One major issue in American–Jordanian relations during Reagan's first term of office was the conflict in Lebanon. The traditional rivalry there between Muslims and Maronite Christians was accentuated by the arrival of the Palestinian guerrilla organizations after their expulsion from Jordan. Palestinian attacks on Israel from Lebanese territory further fuelled the cycle of violence by provoking Israeli reprisals. Jordan was not directly involved but Hussein felt all along that Lebanon should be stabilized and that it should not be used as a battlefield. Jordan's interest lay in containing the violence and in calming things down. Accordingly, Hussein used what influence he had to promote reconciliation among the various parties to the civil war but of course he had no influence over the PLO. On 14 March 1978, following a serious terrorist attack, Israel invaded Lebanon and occupied the south of the country between the border and the Litani River. The aim of ‘Operation Litani' was to destroy the PLO bases and to widen the buffer zone under the renegade Lebanese Army officer Major Saad Haddad, Israel's surrogate in southern Lebanon. The price the Lebanese paid for the incursion was 700 dead, scores of villages devastated, and the flight from the war zone of 225,000 civilians. There was no Arab military resistance to this incursion, and Hussein, in a nationwide speech, deplored what he called the atmosphere of lethargy and indifference that prevailed in the Arab world. He called on the Arab leaders to rise to their national responsibility and so stop the Arab nation from having to ‘see itself being eroded bit by bit, its limbs chopped off and its honour humiliated'.
11
Hussein feared that Jordan could be just as vulnerable to Israeli aggression as southern Lebanon in the absence of united Arab action. On more than one occasion he referred to this first Israeli invasion as one of the most troubling moments in his career because if Israel did to Jordan what it had done to Lebanon, the Arab reaction would be the same: silence and impotence.
12

Silence and impotence were the hallmarks of the Arab response to Israel's second invasion of Lebanon on 6 June 1982. The invasion was called ‘Operation Peace for Galilee' in an attempt to portray it as a defensive measure to stop PLO attacks. But it was an offensive war that
violated a year-long ceasefire brokered by the US. Menachem Begin was nominally in charge, but the real driving force behind the war was Ariel Sharon. From his first day at the defence ministry, Sharon started planning the invasion of Lebanon. He developed what came to be known as the ‘Big Plan' for using Israel's military power to establish political hegemony in the Middle East. The first aim of Sharon's plan was to destroy the PLO's military infrastructure in Lebanon and to undermine it as a political organization. The second was to establish a new political order in Lebanon by helping Israel's Maronite friends to form a government that would proceed to sign a peace treaty with Israel. The third was to expel the Syrian forces from Lebanon or at least to weaken seriously the Syrian presence there.
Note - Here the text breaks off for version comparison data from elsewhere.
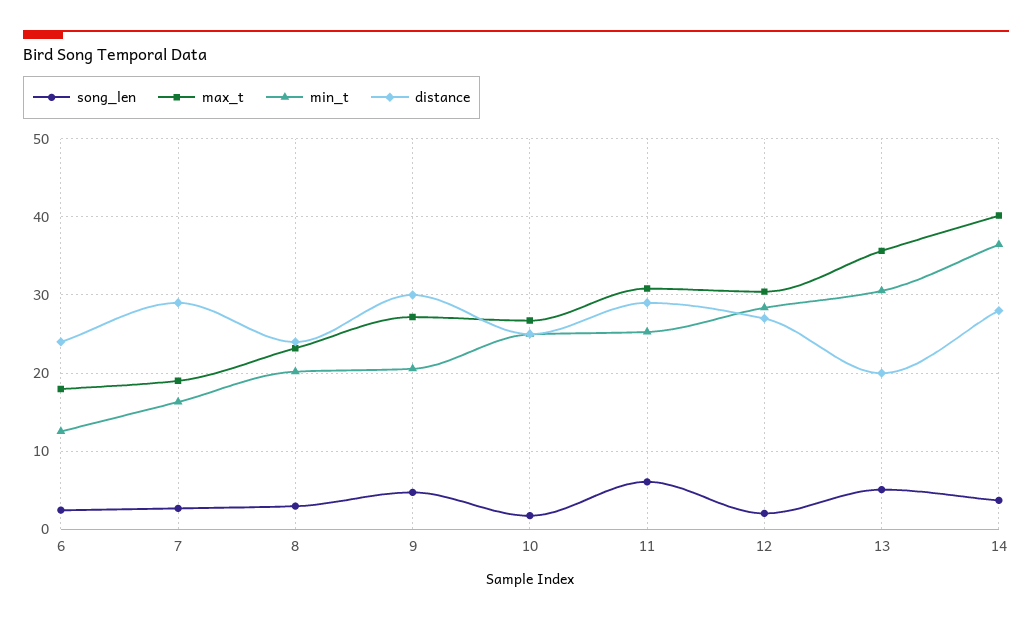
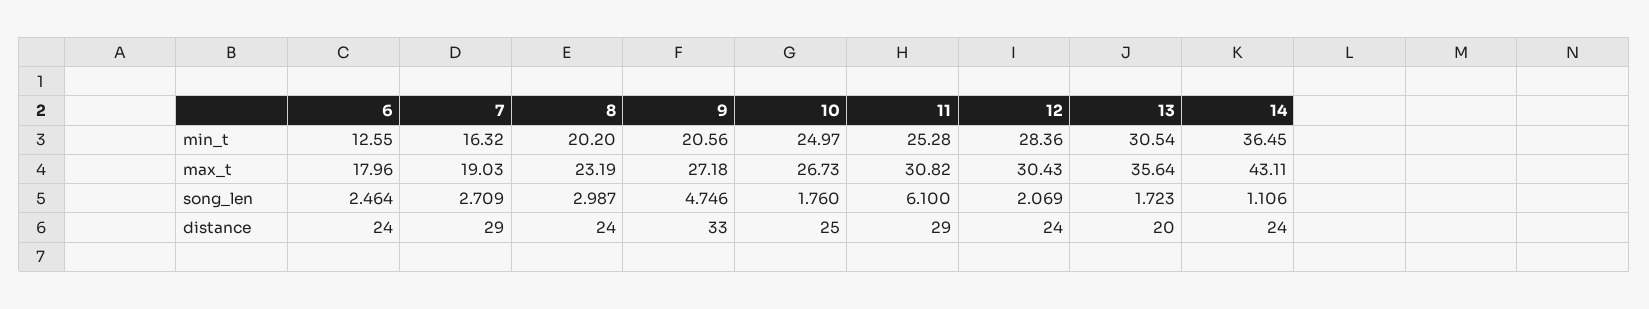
  {
    "song_len": {
      "6": 2.464,
      "7": 2.709,
      "8": 2.987,
      "9": 4.746,
      "10": 1.76,
      "11": 6.1,
      "12": 2.069,
-     "13": 5,
+     "13": 1.723,
-     "14": 4
+     "14": 1.106
    },
    "max_t": {
      "6": 17.96,
      "7": 19.03,
      "8": 23.19,
      "9": 27.18,
      "10": 26.73,
      "11": 30.82,
      "12": 30.43,
      "13": 35.64,
-     "14": 40
+     "14": 43.11
    },
    "min_t": {
      "6": 12.55,
      "7": 16.32,
      "8": 20.2,
      "9": 20.56,
      "10": 24.97,
      "11": 25.28,
      "12": 28.36,
      "13": 30.54,
      "14": 36.45
    },
    "distance": {
      "6": 24,
      "7": 29,
      "8": 24,
-     "9": 30,
+     "9": 33,
      "10": 25,
      "11": 29,
-     "12": 27,
+     "12": 24,
      "13": 20,
-     "14": 28
+     "14": 24
    }
  }

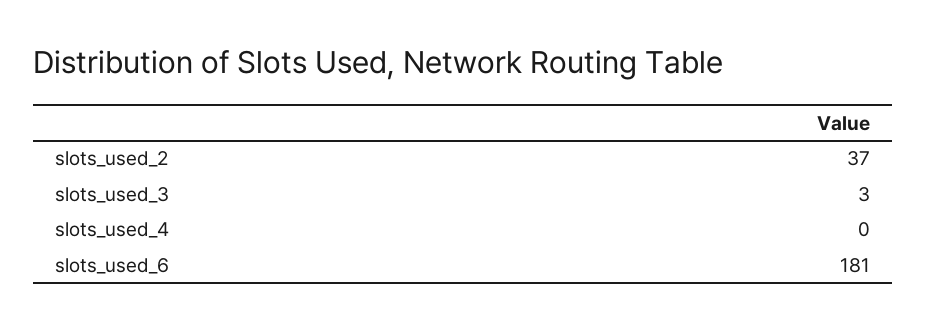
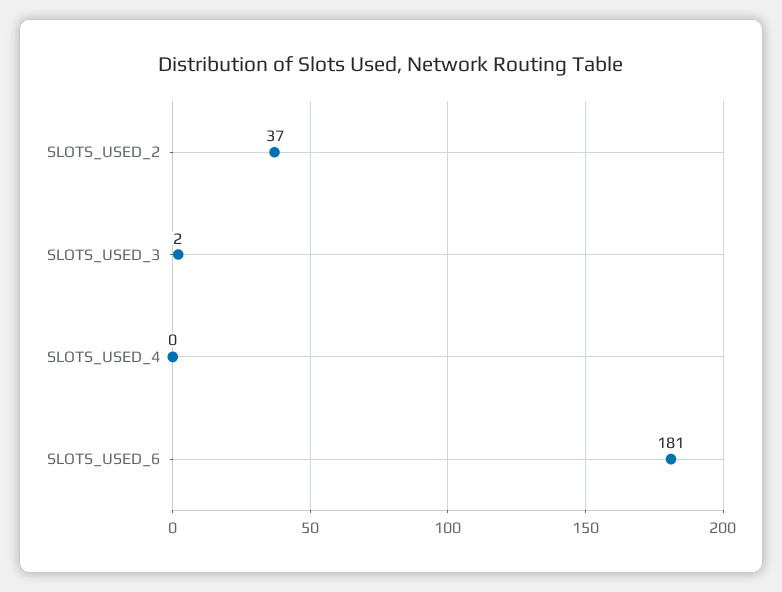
  {
    "slots_used_2": 37,
-   "slots_used_3": 3,
+   "slots_used_3": 2,
    "slots_used_4": 0,
    "slots_used_6": 181
  }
In Sharon's big plan, the war in Lebanon was intended to transform the situation not only in Lebanon but in the whole Middle East.
13
The destruction of the PLO would break the backbone of Palestinian nationalism and facilitate the absorption of the West Bank into Greater Israel. The resulting influx of Palestinians from Lebanon and the West Bank into Jordan would eventually sweep away the Hashemite monarchy and transform the East Bank into a Palestinian state. Sharon reasoned that Jordan's conversion into a Palestinian state would ease international pressure on Israel and give it a freer hand to determine the fate of the West Bank and the Gaza Strip. To his close friends Sharon disclosed that had he been prime minister he would have actively helped the Palestinians depose Hussein and establish a Palestinian state in Jordan. He said he would give Hussein twenty-four hours to get out of Amman, but he did not say what would happen if Hussein declined.
14
Begin was not privy to all aspects of Sharon's ambitious geopolitical scenario, but they were united by their desire to act against the PLO in Lebanon.